In the last decade, it has invested billions of dollars in building huge infrastructure and most of the projects haven’t yet produced any adequate returns. Sri Lankan Government is now struggling to make payments and hence facing a severe debt crunch.

Sri Lanka’s total debt stands at $64bn. About a whopping 95 per cent of all government revenues go towards debt repayment. The debt to China is eight billion dollars. Many local citizens feel the country is being sold to the Chinese.

The problem is that money borrowed has been seemingly squandered on infrastructure that shows no sign of turning a profit, which is even more damaging for the Sri Lankan economy.
Sri Lanka availed easy loans from China in order to build infrastructure across the nation. China offers easy loans to several countries, but the rates are highly commercial.
China is using this tactic to fix nations into its trap. First of all it fills the market of any targeted country with its cheap stuff. This is a very easy strategy to bulldoze the local manufacturing and other sectors. China also provides easy loans to these nations to build infrastructure.
China has built ports, airports and big highways but it always prefers to give contracts to its own companies. The same happened in Sri Lanka as well. All the ports and airports have been constructed by Chinese companies only.

China has recently constructed Hambantota Port and Mattala International Airport. However it seems no proper feasibility study was done before starting these projects. There is barely any traffic on these two projects and considering their high cost of construction, these two projects have been declared unaffordable.

The initial vision for Hambantota Port was that it would bring more ships to Sri Lanka, and in a way ease pressure on the Colombo Port. Also Sri Lanka is located on the sea route that sees oil shipments travel from the Middle East, making energy security a key reason China was keen to invest.
The Port rarely get a ship in a couple of days, and for a port that cost more than $1bn, that is just not enough business.
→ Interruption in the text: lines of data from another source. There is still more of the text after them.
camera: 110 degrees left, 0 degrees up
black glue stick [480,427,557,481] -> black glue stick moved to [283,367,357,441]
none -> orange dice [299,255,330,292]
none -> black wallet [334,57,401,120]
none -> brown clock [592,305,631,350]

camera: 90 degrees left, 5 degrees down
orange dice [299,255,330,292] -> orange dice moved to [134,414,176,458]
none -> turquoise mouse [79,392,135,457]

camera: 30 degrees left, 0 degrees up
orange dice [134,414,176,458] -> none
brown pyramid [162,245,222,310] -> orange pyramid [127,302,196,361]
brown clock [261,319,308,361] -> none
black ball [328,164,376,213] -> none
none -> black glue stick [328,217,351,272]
Same case is with the Mattala International Airport. There are hardly any international flights landing at this airport and even the domestic flights are very rare, which is making this extremely costly airport an unaffordable asset for Sri Lanka.
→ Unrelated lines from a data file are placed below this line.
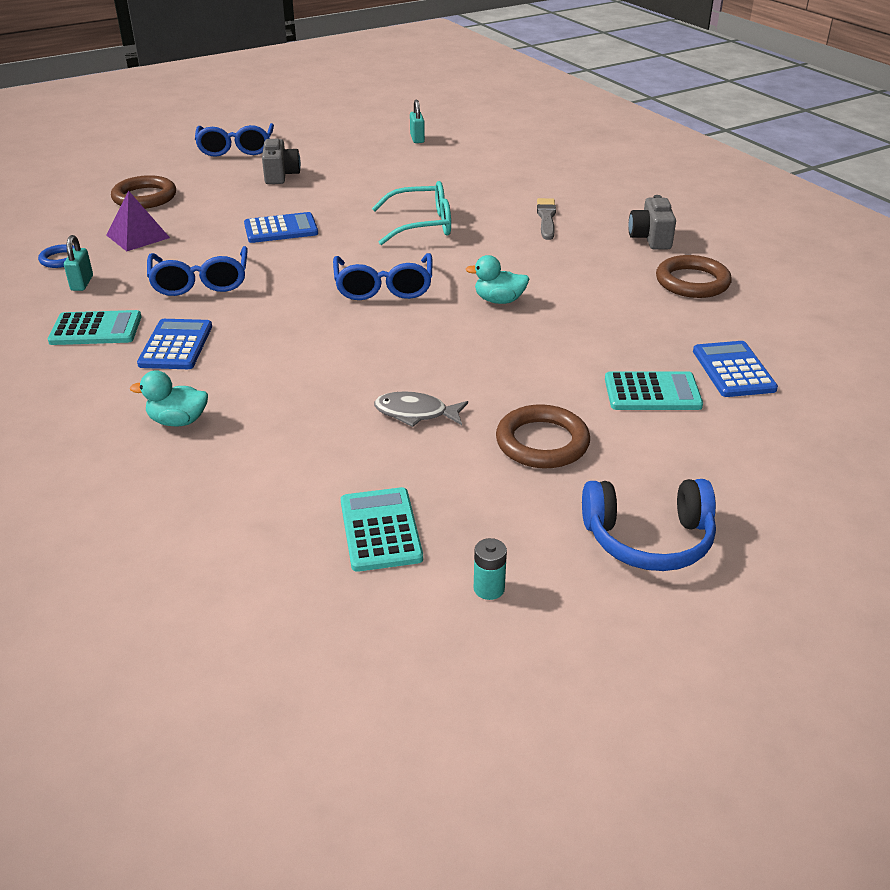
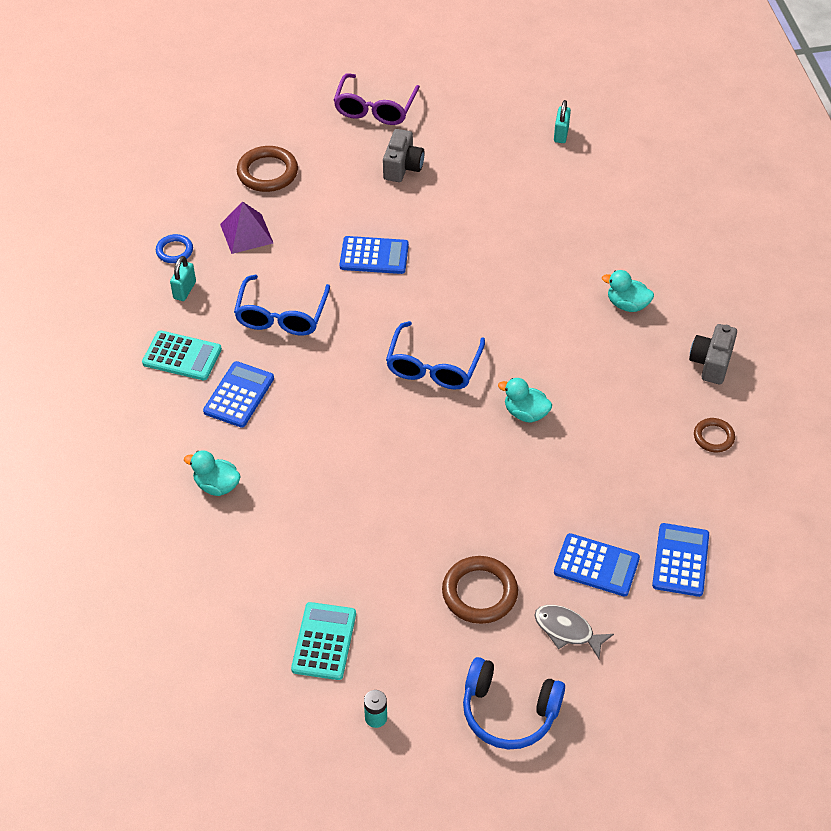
camera: 20 degrees right, 15 degrees up
blue glasses [195,123,274,157] -> purple glasses [334,73,420,125]
turquoise glasses [372,181,451,245] -> none
grey fish [374,391,468,427] -> grey fish moved to [534,605,614,659]
grey brush [537,198,556,240] -> turquoise duck [602,270,654,312]
turquoise calculator [605,371,703,410] -> blue calculator [554,533,640,597]
brown ring [656,255,732,298] -> brown ring [694,418,735,452], size x0.58

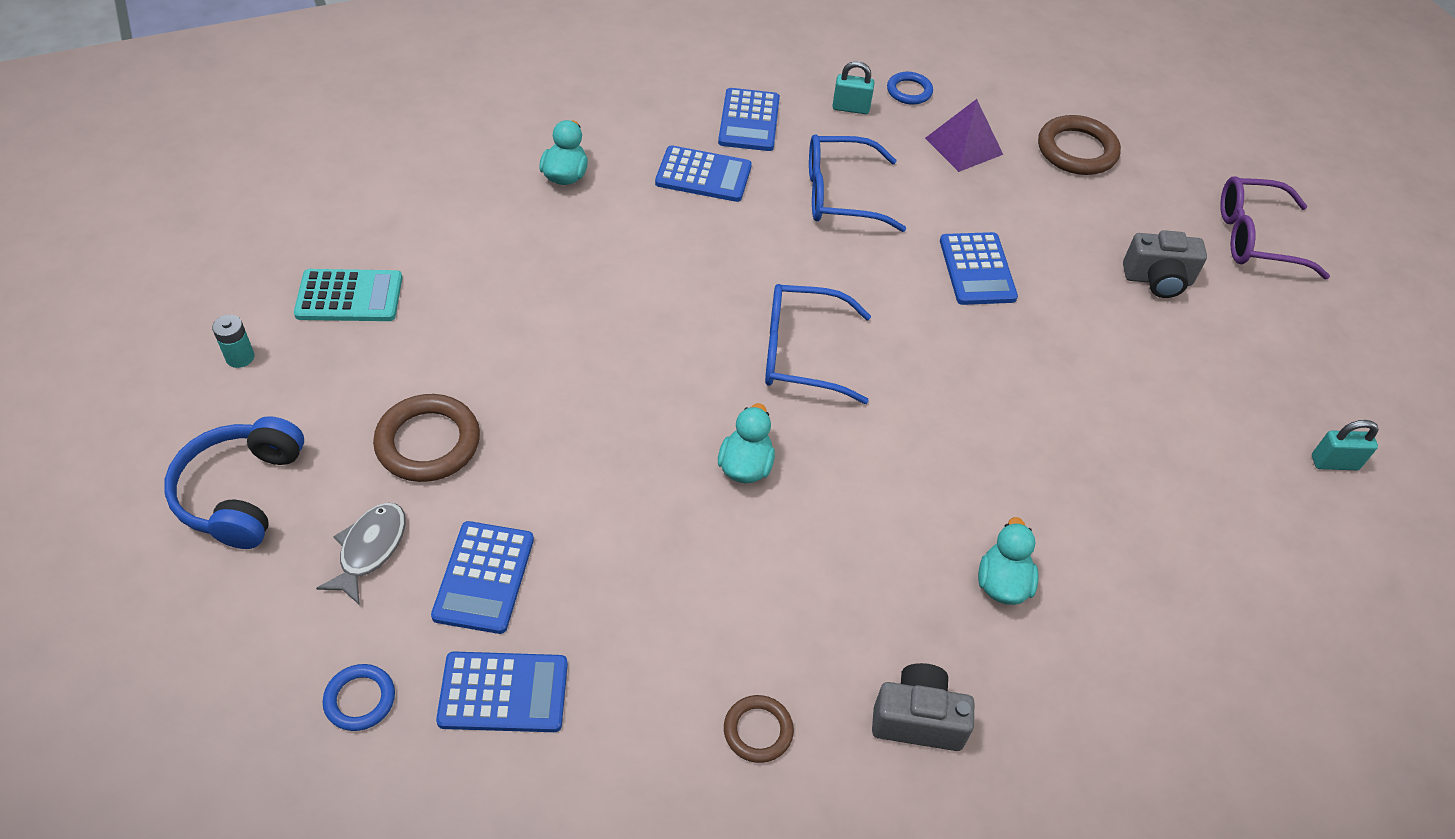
camera: 75 degrees right, 0 degrees up
turquoise calculator [142,330,222,380] -> blue calculator [718,88,780,151]
none -> blue ring [323,664,395,731]

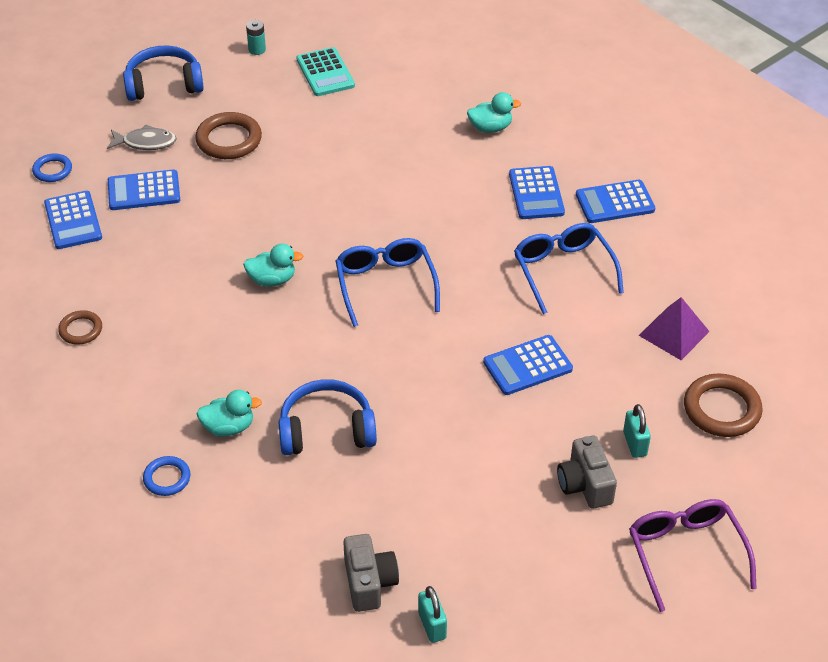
camera: 75 degrees right, 5 degrees down
turquoise padlock [832,61,875,114] -> turquoise padlock moved to [623,404,651,458]
grey camera [872,663,975,751] -> grey camera moved to [343,534,399,612]
blue ring [887,72,933,105] -> blue ring moved to [143,456,190,496]
none -> blue headphones [278,379,377,455]

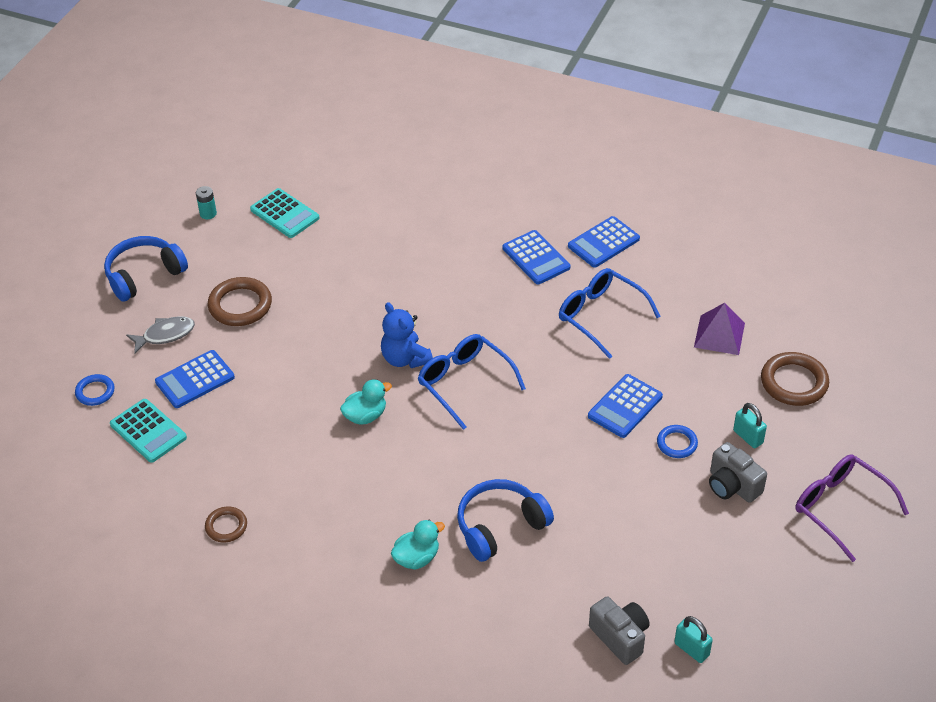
camera: 25 degrees left, 0 degrees up
blue calculator [44,191,102,249] -> turquoise calculator [110,399,187,463]
blue ring [143,456,190,496] -> blue ring moved to [657,425,698,458]
turquoise duck [467,92,521,133] -> none
none -> blue teddy bear [381,302,433,368]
Then there is a Chinese made state-of-the-art conference centre that is barely used, and a cricket stadium now only occasionally rented out for weddings. Both cost a few million dollars to construct.
China is flexing its muscles in Indian Ocean. It has created a ‘string of pearls’ to encircle India. Even the new port and airport fits neatly into China’s controversial One Belt, One Road initiative, building road, rail and sea links to boost trade with countries around the world. It also provides a strategic point to counter India during any skirmish in future.
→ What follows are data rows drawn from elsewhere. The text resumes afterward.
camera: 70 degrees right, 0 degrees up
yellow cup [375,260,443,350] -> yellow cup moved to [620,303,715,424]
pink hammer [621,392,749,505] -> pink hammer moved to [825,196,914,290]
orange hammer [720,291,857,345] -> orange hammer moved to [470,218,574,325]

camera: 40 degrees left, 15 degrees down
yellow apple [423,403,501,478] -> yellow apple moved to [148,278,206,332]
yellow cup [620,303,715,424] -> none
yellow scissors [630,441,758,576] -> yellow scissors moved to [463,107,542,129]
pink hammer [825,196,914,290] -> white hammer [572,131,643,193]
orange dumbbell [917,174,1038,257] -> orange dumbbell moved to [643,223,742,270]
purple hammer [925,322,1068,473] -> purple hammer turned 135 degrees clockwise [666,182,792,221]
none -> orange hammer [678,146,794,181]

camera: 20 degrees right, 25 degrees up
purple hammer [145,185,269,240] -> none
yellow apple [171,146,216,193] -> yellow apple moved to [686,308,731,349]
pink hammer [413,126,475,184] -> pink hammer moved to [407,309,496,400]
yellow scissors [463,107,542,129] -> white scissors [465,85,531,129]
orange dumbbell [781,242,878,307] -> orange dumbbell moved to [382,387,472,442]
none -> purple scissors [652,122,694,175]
Now Sri Lanka is struggling to repay that money, and so has signed an agreement to give a Chinese firm a stake in the port as a way of paying down some of that debt. It has offered China debt for equity swaps, which Sri Lanka’s PM Wickremesinghe recently proposed to China’s Ambassador Yi Xianliang.

China was offered varying degrees of control over some of Sri Lanka’s biggest infrastructure projects, including Mattala International Airport and portions of the Hambantota deep sea port, and Sri Lanka would receive some debt relief. However China has rejected any such offer.